• **Directive**: Nothing in the records may change. Print them all again.

• **Provided data**:

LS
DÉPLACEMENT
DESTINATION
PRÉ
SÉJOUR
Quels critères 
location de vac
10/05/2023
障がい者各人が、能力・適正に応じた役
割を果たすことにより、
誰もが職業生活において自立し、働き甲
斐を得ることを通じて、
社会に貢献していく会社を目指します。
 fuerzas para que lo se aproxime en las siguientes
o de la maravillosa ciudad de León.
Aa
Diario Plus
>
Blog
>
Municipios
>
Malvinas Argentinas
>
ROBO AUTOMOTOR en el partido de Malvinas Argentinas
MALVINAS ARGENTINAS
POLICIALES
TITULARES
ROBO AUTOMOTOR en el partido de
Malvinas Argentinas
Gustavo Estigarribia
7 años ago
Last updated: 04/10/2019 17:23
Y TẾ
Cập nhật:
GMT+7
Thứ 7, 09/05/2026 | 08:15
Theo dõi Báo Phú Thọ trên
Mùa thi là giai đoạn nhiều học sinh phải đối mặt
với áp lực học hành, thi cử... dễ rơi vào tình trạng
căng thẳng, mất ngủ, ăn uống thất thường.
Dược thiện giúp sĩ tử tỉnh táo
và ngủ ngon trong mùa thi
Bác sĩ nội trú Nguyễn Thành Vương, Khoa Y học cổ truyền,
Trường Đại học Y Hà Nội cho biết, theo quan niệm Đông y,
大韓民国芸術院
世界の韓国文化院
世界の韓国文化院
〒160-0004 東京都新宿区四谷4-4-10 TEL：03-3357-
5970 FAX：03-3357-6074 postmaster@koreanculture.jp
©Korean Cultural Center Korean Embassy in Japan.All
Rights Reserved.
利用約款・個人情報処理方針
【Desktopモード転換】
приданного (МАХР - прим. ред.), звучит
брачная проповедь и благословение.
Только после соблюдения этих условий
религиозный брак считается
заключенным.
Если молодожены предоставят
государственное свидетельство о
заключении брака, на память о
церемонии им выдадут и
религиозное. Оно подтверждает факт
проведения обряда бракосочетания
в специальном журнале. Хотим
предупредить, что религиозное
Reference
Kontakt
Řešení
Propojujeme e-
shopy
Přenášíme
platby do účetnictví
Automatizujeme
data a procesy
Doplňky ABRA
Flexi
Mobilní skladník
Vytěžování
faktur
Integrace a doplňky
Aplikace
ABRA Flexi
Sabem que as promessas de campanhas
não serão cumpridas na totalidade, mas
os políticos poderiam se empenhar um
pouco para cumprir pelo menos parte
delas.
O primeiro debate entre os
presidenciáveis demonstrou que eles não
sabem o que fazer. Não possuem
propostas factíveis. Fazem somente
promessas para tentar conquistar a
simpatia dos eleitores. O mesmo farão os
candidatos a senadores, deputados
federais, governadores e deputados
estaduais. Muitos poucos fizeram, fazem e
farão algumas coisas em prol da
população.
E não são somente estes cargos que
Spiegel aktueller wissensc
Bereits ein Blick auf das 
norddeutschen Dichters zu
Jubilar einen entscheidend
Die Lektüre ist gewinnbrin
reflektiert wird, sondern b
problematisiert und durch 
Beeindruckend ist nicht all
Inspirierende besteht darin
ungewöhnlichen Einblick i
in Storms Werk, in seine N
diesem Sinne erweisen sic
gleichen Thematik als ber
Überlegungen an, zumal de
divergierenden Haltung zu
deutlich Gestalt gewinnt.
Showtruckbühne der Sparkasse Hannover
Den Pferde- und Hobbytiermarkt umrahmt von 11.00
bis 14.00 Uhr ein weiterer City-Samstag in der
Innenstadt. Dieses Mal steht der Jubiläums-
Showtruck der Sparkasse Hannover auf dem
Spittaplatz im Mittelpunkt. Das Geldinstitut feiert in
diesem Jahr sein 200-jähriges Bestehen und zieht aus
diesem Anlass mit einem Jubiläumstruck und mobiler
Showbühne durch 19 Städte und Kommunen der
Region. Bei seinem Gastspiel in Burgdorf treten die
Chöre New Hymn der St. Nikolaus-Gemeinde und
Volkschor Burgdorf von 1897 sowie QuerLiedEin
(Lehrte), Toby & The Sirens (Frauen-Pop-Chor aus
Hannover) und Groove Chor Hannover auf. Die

• **Task answer**:
LS
DÉPLACEMENT
DESTINATION
PRÉ
SÉJOUR
Quels critères 
location de vac
10/05/2023
障がい者各人が、能力・適正に応じた役
割を果たすことにより、
誰もが職業生活において自立し、働き甲
斐を得ることを通じて、
社会に貢献していく会社を目指します。
 fuerzas para que lo se aproxime en las siguientes
o de la maravillosa ciudad de León.
Aa
Diario Plus
>
Blog
>
Municipios
>
Malvinas Argentinas
>
ROBO AUTOMOTOR en el partido de Malvinas Argentinas
MALVINAS ARGENTINAS
POLICIALES
TITULARES
ROBO AUTOMOTOR en el partido de
Malvinas Argentinas
Gustavo Estigarribia
7 años ago
Last updated: 04/10/2019 17:23
Y TẾ
Cập nhật:
GMT+7
Thứ 7, 09/05/2026 | 08:15
Theo dõi Báo Phú Thọ trên
Mùa thi là giai đoạn nhiều học sinh phải đối mặt
với áp lực học hành, thi cử... dễ rơi vào tình trạng
căng thẳng, mất ngủ, ăn uống thất thường.
Dược thiện giúp sĩ tử tỉnh táo
và ngủ ngon trong mùa thi
Bác sĩ nội trú Nguyễn Thành Vương, Khoa Y học cổ truyền,
Trường Đại học Y Hà Nội cho biết, theo quan niệm Đông y,
大韓民国芸術院
世界の韓国文化院
世界の韓国文化院
〒160-0004 東京都新宿区四谷4-4-10 TEL：03-3357-
5970 FAX：03-3357-6074 postmaster@koreanculture.jp
©Korean Cultural Center Korean Embassy in Japan.All
Rights Reserved.
利用約款・個人情報処理方針
【Desktopモード転換】
приданного (МАХР - прим. ред.), звучит
брачная проповедь и благословение.
Только после соблюдения этих условий
религиозный брак считается
заключенным.
Если молодожены предоставят
государственное свидетельство о
заключении брака, на память о
церемонии им выдадут и
религиозное. Оно подтверждает факт
проведения обряда бракосочетания
в специальном журнале. Хотим
предупредить, что религиозное
Reference
Kontakt
Řešení
Propojujeme e-
shopy
Přenášíme
platby do účetnictví
Automatizujeme
data a procesy
Doplňky ABRA
Flexi
Mobilní skladník
Vytěžování
faktur
Integrace a doplňky
Aplikace
ABRA Flexi
Sabem que as promessas de campanhas
não serão cumpridas na totalidade, mas
os políticos poderiam se empenhar um
pouco para cumprir pelo menos parte
delas.
O primeiro debate entre os
presidenciáveis demonstrou que eles não
sabem o que fazer. Não possuem
propostas factíveis. Fazem somente
promessas para tentar conquistar a
simpatia dos eleitores. O mesmo farão os
candidatos a senadores, deputados
federais, governadores e deputados
estaduais. Muitos poucos fizeram, fazem e
farão algumas coisas em prol da
população.
E não são somente estes cargos que
Spiegel aktueller wissensc
Bereits ein Blick auf das 
norddeutschen Dichters zu
Jubilar einen entscheidend
Die Lektüre ist gewinnbrin
reflektiert wird, sondern b
problematisiert und durch 
Beeindruckend ist nicht all
Inspirierende besteht darin
ungewöhnlichen Einblick i
in Storms Werk, in seine N
diesem Sinne erweisen sic
gleichen Thematik als ber
Überlegungen an, zumal de
divergierenden Haltung zu
deutlich Gestalt gewinnt.
Showtruckbühne der Sparkasse Hannover
Den Pferde- und Hobbytiermarkt umrahmt von 11.00
bis 14.00 Uhr ein weiterer City-Samstag in der
Innenstadt. Dieses Mal steht der Jubiläums-
Showtruck der Sparkasse Hannover auf dem
Spittaplatz im Mittelpunkt. Das Geldinstitut feiert in
diesem Jahr sein 200-jähriges Bestehen und zieht aus
diesem Anlass mit einem Jubiläumstruck und mobiler
Showbühne durch 19 Städte und Kommunen der
Region. Bei seinem Gastspiel in Burgdorf treten die
Chöre New Hymn der St. Nikolaus-Gemeinde und
Volkschor Burgdorf von 1897 sowie QuerLiedEin
(Lehrte), Toby & The Sirens (Frauen-Pop-Chor aus
Hannover) und Groove Chor Hannover auf. Die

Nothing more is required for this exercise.